Big mission for Derek is to win Derby

Published: Friday, May 5 2006 12:00 a.m. MDT

For more proof positive that success is possible no matter how humble your start, look no further than Saturday's 132nd running of the Kentucky Derby.

At 3-to-1 odds, Brother Derek — a bay colt named for a Mormon missionary — is favored to win this year's Derby. If he should manage to prove the experts right, it goes without saying that he would be the first horse to wear roses at Churchill Downs who once lived in the racehorse dorm at the Salt Lake County Equestrian Center at 114th South and 22nd West in South Jordan.

"You could say he started out a little bit like Rocky," said John Brocklebank, the horse trader who bought Brother Derek at a yearling auction sale in Kentucky in September of 2004 for Utah horseman Craig Tillotson. "That's nothing against the Equestrian Center, a real nice facility, but the particular barn we train out of you'd call the slums in the thoroughbred world."

The horse spent seven months at South Jordan, living in one of about 80 stalls set aside for racehorses while running like the wind and amazing the handful of horse people looking on.

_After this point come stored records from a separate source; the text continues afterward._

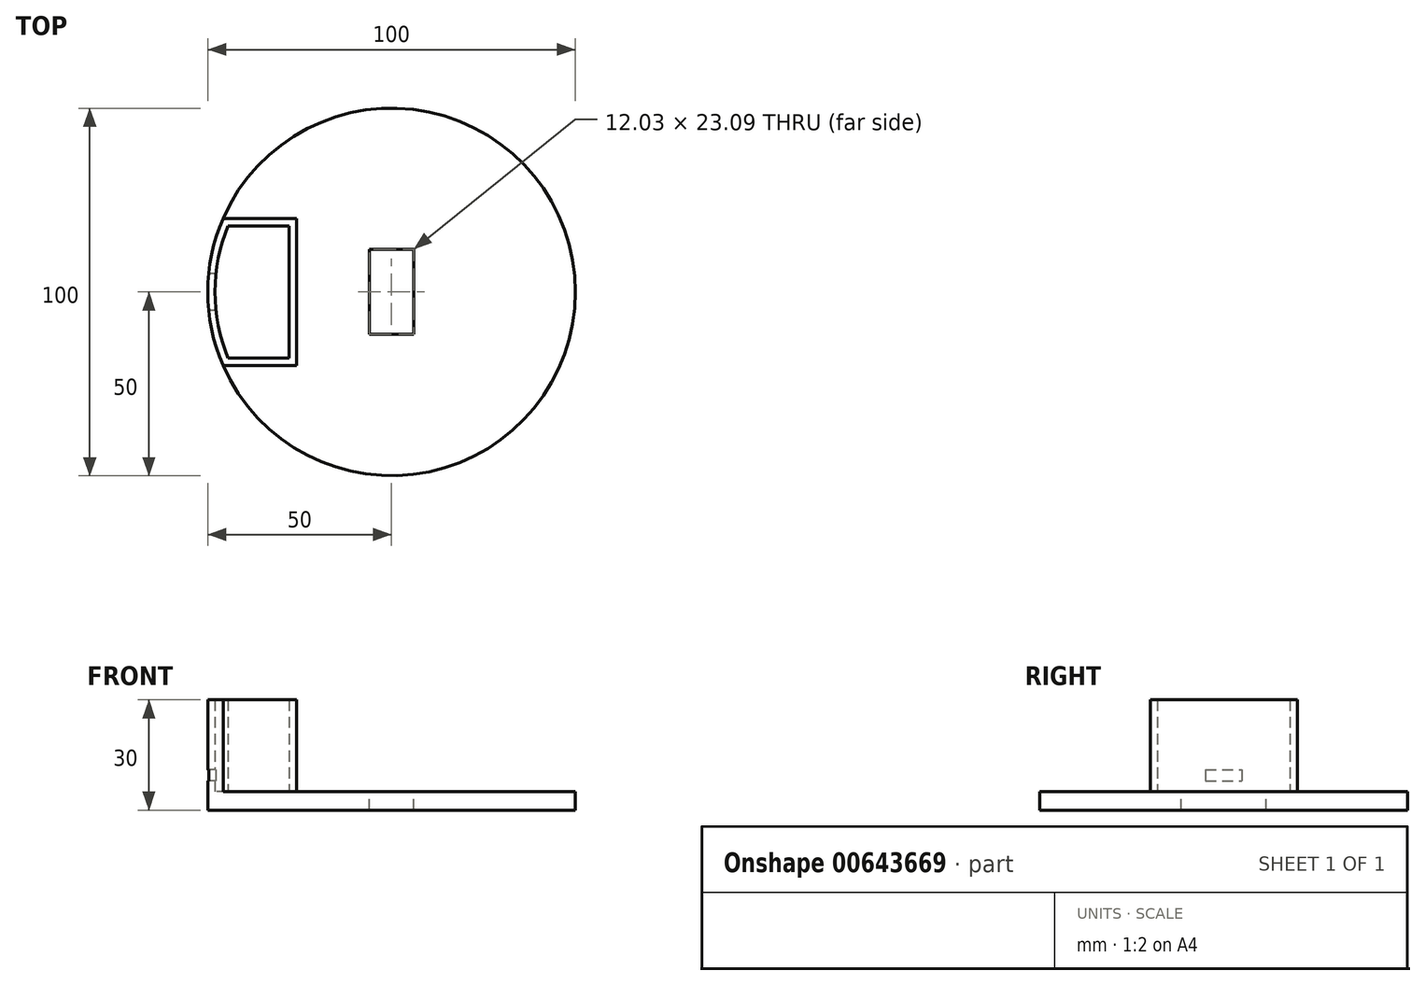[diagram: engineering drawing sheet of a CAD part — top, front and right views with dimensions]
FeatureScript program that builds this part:
annotation { "Feature Type Name" : "Feature", "Feature Type Description" : "" }
export const myFeature = defineFeature(function(context is Context, id is Id, definition is map)
    precondition{}
    {
        {
            var Q0;
            Q0=qCreatedBy(makeId("Top.planeOp"),FACE);
            var sketch = newSketch(context, id + "F0", { "sketchPlane" : qUnion([Q0])});
            skCircle(sketch, "E0", {"center": v(0, 0) * mm, "radius": 50 * mm});
            skSolve(sketch);
        }
        {
            var Q0;
            Q0=makeQuery(id+"F0.imprint","IMPRINT",FACE,{"disambiguationData":[TD([[makeQuery(id+"F0.imprint","IMPRINT",EDGE,{"derivedFrom":sQuery(id+"F0.wireOp",EDGE,"E0")}),1.0]])]});
            extrude(context, id + "F1", {"entities" : qUnion([Q0]), "depth" : 5 * mm, "offsetDistance" : 25 * mm});
        }
        {
            var Q0;
            Q0=makeQuery(id+"F1.opExtrude","CAP_FACE",FACE,{"disambiguationData":[OSD([sQuery(id+"F0.wireOp",EDGE,"E0")])],"isStart":false});
            var sketch = newSketch(context, id + "F2", { "sketchPlane" : qUnion([Q0])});
            skArc(sketch, "E1", {"start": v(-45.83, 20) * mm, "mid": v(-50, 0) * mm, "end": v(-45.83, -20) * mm});
            skLineSegment(sketch, "E2.bottom", {"start": v(-45.83, 20) * mm, "end": v(-25.83, 20) * mm});
            skLineSegment(sketch, "E2.top", {"start": v(-45.83, -20) * mm, "end": v(-25.83, -20) * mm});
            skLineSegment(sketch, "E2.right", {"start": v(-25.83, 20) * mm, "end": v(-25.83, -20) * mm});
            skSolve(sketch);
        }
        {
            var Q0;
            Q0=makeQuery(id+"F2.imprint","IMPRINT",FACE,{"disambiguationData":[TD([[makeQuery(id+"F2.imprint","IMPRINT",EDGE,{"derivedFrom":sQuery(id+"F2.wireOp",EDGE,"E1")}),1.0]])]});
            extrude(context, id + "F3", {"entities" : qUnion([Q0]), "operationType" : NewBodyOperationType.ADD, "depth" : 25 * mm, "offsetDistance" : 25 * mm});
        }
        {
            var Q0;
            Q0=makeQuery(id+"F3.opExtrude","CAP_FACE",FACE,{"disambiguationData":[OSD([sQuery(id+"F2.wireOp",EDGE,"E1"),sQuery(id+"F2.wireOp",EDGE,"E2.bottom"),sQuery(id+"F2.wireOp",EDGE,"E2.top"),sQuery(id+"F2.wireOp",EDGE,"E2.right")])],"isStart":false});
            shell(context, id + "F4", {"entities" : qUnion([Q0]), "thickness" : 2 * mm});
        }
        {
            var Q0;
            Q0=qCreatedBy(makeId("Right.planeOp"),FACE);
            cPlane(context, id + "F5", {"entities" : qUnion([Q0]), "cplaneType" : CPlaneType.OFFSET, "offset" : 50 * mm, "oppositeDirection" : true, "width" : 150 * mm, "height" : 150 * mm});
        }
        {
            var Q0;
            Q0=qCreatedBy(id+"F5.planeOp",FACE);
            var sketch = newSketch(context, id + "F6", { "sketchPlane" : qUnion([Q0])});
            skLineSegment(sketch, "E3.bottom", {"start": v(5, 11) * mm, "end": v(-5, 11) * mm});
            skLineSegment(sketch, "E3.top", {"start": v(5, 8) * mm, "end": v(-5, 8) * mm});
            skLineSegment(sketch, "E3.left", {"start": v(5, 11) * mm, "end": v(5, 8) * mm});
            skLineSegment(sketch, "E3.right", {"start": v(-5, 11) * mm, "end": v(-5, 8) * mm});
            skPoint(sketch, "E3.middle", {"position": v(0, 9.5) * mm});
            skSolve(sketch);
        }
        {
            var Q0;
            Q0=makeQuery(id+"F6.imprint","IMPRINT",FACE,{"disambiguationData":[TD([[makeQuery(id+"F6.imprint","IMPRINT",EDGE,{"derivedFrom":sQuery(id+"F6.wireOp",EDGE,"E3.bottom")}),1.0]])]});
            extrude(context, id + "F7", {"entities" : qUnion([Q0]), "operationType" : NewBodyOperationType.REMOVE, "depth" : 3 * mm, "offsetDistance" : 25 * mm});
        }
        {
            var Q0;
            Q0=makeQuery(id+"F1.opExtrude","CAP_FACE",FACE,{"disambiguationData":[OSD([sQuery(id+"F0.wireOp",EDGE,"E0")])],"isStart":false});
            var sketch = newSketch(context, id + "F8", { "sketchPlane" : qUnion([Q0])});
            skLineSegment(sketch, "E4.bottom", {"start": v(-6.02, 11.54) * mm, "end": v(6.02, 11.54) * mm});
            skLineSegment(sketch, "E4.top", {"start": v(-6.02, -11.54) * mm, "end": v(6.02, -11.54) * mm});
            skLineSegment(sketch, "E4.left", {"start": v(-6.02, 11.54) * mm, "end": v(-6.02, -11.54) * mm});
            skLineSegment(sketch, "E4.right", {"start": v(6.02, 11.54) * mm, "end": v(6.02, -11.54) * mm});
            skPoint(sketch, "E4.middle", {"position": v(0, 0) * mm});
            skSolve(sketch);
        }
        {
            var Q0;
            Q0=makeQuery(id+"F8.imprint","IMPRINT",FACE,{"disambiguationData":[TD([[makeQuery(id+"F8.imprint","IMPRINT",EDGE,{"derivedFrom":sQuery(id+"F8.wireOp",EDGE,"E4.bottom")}),-1.0]])]});
            extrude(context, id + "F9", {"entities" : qUnion([Q0]), "operationType" : NewBodyOperationType.REMOVE, "oppositeDirection" : true, "depth" : 25 * mm, "offsetDistance" : 25 * mm});
        }
        {
            var Q0;
            Q0=makeQuery(id+"F1.opExtrude","CAP_FACE",FACE,{"disambiguationData":[OSD([sQuery(id+"F0.wireOp",EDGE,"E0")])],"isStart":true});
            var sketch = newSketch(context, id + "F10", { "sketchPlane" : qUnion([Q0])});
            skCircle(sketch, "E5", {"center": v(0, 0) * mm, "radius": 50 * mm});
            skSolve(sketch);
        }
        {
            var Q0;
            Q0=makeQuery(id+"F10.imprint","IMPRINT",FACE,{"disambiguationData":[TD([[makeQuery(id+"F10.imprint","IMPRINT",EDGE,{"derivedFrom":sQuery(id+"F10.wireOp",EDGE,"E5")}),-1.0]])]});
            extrude(context, id + "F11", {"entities" : qUnion([Q0]), "operationType" : NewBodyOperationType.ADD, "oppositeDirection" : true, "depth" : 5 * mm, "offsetDistance" : 25 * mm});
        }
    });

He was so fast Brocklebank decided to name him after Craig Tillotson's son, Derek, currently serving a mission for The Church of Jesus Christ of Latter-day Saints in Armenia, even though he knew that could be a jinx.

"Usually when you name them after a close friend or family member, that's the kiss of death," he said. "But this horse just radiated class, and I think so much of Craig's boy, he's an absolute class kid, that I did it anyway."

And there did prove to be a bit of a jinx, if you want to call it that, when Brocklebank took Brother Derek to auction in California in March of 2005 and sold him for $275,000.

The sale marked a nice return on Tillotson's initial investment — Brother Derek had been purchased for $150,000 — but the horse was so classy Brocklebank thought he might fetch $1 million or more.

But that was before Brother Derek descended into what Brocklebank calls "the gossip category" because of rumors about a bad vet's report.

On top of that, there was the fact that a horse sold the year before named Swizzlestick had been sired by the same father, Benchmark, and after selling for $600,000 had been such a bust he became known as Fizzlestick.

And spending the winter in Utah wasn't exactly a plus.

Brocklebank could only shake his head about the bargain he was setting loose on the thoroughbred circuit.